Kommt Österreichs Quartett gut und vor allem fit durch den Winter, könnte es heuer mit dem Sprung unter die Top 8 klappen. Und auch das erste Podest ist nicht außer Reichweite. So sieht es auch Julia Schwaiger: "Jetzt wollen wir am Stockerl anklopfen, das wäre cool", gibt sie in der "SN" die Marschroute vor. "Bis jetzt hat es nie richtig zusammengepasst, dass alle vier gut abliefern", schildert sie. Die Chance lebt, wie auch Schwaiger weiß: "Wir haben es alle drauf."
Die Nachrücker
Mit Anna Gandler gilt die Tochter des früheren ÖSV-Sportdirektors für Langlauf und Biathlon, Markus Gandler, als derzeit größte Nachwuchshoffnung. Im IBU-Cup konnte sie bereits mit einigen Spitzenplätzen auf sich aufmerksam machen. Die 21-Jährige wird aber noch Zeit benötigen und muss sich zunächst hinter Juppe anstellen.
Die gleichaltrige Lea Rothschopf gilt ebenso als großes Talent und durfte im Vorjahr erstmals im IBU-Cup ran. Für sie kommt der Weltcup aber noch zu früh. Wird wohl nur dann zum Thema werden, sollt es im Weltcup-Team Ausfälle geben.
Fazit
Alles ist möglich, aber nix is fix, wie es Rainhard Fendrich einst treffend trällerte. Im Vorfeld der Saison scheint man sich intern selbst noch nicht ganz sicher zu sein, was man vom ÖSV-Team tatsächlich erwarten kann und übt sich vielleicht auch deswegen im Understatement. Eine Prognose ist ob der Vorzeichen zunächst schwierig, vor allem weil mit Lisa Hauser das große Zugpferd der letzten Jahre noch nicht auf der Höhe ist.

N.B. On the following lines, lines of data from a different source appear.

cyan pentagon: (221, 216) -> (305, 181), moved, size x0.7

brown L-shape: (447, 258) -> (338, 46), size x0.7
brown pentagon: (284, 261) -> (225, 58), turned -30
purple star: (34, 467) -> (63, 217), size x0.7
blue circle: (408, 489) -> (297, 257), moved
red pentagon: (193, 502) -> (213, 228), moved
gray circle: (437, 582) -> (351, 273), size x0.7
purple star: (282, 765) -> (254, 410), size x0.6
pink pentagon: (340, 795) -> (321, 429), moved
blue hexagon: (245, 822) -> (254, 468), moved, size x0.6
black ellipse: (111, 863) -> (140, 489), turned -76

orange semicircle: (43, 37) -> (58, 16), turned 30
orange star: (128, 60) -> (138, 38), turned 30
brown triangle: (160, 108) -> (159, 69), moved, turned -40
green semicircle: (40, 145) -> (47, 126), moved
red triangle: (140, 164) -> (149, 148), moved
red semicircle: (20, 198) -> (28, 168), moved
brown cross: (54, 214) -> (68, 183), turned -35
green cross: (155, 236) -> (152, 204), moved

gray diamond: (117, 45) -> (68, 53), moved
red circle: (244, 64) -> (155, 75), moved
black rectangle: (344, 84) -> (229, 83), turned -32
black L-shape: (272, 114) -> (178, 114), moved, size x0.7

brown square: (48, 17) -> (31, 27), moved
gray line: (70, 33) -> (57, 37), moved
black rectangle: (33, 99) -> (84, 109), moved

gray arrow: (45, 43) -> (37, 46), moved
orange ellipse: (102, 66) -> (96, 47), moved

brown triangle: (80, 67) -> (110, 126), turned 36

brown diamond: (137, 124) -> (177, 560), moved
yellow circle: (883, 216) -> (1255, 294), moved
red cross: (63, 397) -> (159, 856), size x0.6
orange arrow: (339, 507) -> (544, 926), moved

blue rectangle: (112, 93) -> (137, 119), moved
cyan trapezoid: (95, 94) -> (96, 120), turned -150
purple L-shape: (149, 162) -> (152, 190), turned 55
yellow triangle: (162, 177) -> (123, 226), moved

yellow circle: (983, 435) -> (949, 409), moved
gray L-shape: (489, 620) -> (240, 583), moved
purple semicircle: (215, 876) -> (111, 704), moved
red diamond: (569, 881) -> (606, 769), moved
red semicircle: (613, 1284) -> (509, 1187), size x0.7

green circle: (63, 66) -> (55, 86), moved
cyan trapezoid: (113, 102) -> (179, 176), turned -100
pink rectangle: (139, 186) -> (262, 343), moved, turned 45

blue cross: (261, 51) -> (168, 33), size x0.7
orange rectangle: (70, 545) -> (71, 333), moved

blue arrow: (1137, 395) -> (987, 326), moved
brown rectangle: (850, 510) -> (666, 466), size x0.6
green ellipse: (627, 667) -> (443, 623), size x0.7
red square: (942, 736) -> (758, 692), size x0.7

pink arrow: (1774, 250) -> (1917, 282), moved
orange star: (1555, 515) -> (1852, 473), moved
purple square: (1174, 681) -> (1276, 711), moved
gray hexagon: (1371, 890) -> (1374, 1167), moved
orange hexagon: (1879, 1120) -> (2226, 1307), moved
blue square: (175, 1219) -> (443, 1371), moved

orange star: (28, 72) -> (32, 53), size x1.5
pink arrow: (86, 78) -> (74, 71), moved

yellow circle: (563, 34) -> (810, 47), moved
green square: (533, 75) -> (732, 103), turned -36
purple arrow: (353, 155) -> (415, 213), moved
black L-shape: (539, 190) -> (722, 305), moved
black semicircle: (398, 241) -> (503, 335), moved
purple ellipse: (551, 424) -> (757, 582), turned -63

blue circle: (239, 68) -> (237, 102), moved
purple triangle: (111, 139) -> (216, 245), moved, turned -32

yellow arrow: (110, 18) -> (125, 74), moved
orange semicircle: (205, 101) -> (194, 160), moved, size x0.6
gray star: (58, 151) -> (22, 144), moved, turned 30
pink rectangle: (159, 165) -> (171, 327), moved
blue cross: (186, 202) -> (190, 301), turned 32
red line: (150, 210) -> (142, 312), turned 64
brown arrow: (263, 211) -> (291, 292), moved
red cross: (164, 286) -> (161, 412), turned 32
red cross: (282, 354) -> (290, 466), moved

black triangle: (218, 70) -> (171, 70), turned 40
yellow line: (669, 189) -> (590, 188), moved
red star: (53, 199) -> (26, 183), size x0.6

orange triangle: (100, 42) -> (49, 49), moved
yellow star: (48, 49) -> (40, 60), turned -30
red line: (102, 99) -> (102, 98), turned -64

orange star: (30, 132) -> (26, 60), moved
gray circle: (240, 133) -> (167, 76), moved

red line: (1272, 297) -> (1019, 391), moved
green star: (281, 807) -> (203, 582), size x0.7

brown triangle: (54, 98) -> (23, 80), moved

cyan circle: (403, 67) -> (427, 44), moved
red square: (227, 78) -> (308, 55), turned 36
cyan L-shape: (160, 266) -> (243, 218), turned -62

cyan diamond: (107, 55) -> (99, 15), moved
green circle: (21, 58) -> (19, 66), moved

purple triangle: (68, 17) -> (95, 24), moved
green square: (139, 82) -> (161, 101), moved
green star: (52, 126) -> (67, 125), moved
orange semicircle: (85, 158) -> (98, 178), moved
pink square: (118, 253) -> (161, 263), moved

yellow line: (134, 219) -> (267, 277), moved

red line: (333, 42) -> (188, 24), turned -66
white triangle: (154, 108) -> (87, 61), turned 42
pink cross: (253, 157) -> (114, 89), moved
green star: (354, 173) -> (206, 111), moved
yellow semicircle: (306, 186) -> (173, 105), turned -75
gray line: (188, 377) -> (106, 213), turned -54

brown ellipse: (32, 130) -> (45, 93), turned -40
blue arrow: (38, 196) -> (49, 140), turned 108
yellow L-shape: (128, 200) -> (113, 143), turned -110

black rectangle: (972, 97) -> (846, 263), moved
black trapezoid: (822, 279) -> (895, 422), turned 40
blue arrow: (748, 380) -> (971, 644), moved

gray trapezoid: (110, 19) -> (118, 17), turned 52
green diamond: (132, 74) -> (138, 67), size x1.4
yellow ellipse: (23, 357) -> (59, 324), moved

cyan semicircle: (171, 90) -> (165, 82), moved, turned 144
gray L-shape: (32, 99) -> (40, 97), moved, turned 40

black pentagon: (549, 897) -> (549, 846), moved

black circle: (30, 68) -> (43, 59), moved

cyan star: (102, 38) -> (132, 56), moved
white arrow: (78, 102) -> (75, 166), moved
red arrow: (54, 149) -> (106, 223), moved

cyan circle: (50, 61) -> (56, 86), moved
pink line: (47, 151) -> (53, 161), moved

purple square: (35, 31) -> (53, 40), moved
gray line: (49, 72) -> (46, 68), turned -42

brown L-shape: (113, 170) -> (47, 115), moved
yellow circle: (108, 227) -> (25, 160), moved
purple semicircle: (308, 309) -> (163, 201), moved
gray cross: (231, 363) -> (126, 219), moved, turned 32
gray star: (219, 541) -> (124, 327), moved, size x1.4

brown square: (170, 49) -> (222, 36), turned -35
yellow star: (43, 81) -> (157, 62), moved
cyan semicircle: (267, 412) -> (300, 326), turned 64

Gleichzeitig zeigten viele Athletinnen in der Vorbereitung bereits vielversprechende Ansätze. Es wird wohl viel davon abhängen, wie die ersten Rennen verlaufen, erst dann wird eine konkrete Einschätzung möglich sein. Das Potenzial ist da, doch herrschen noch viele Fragezeichen vor.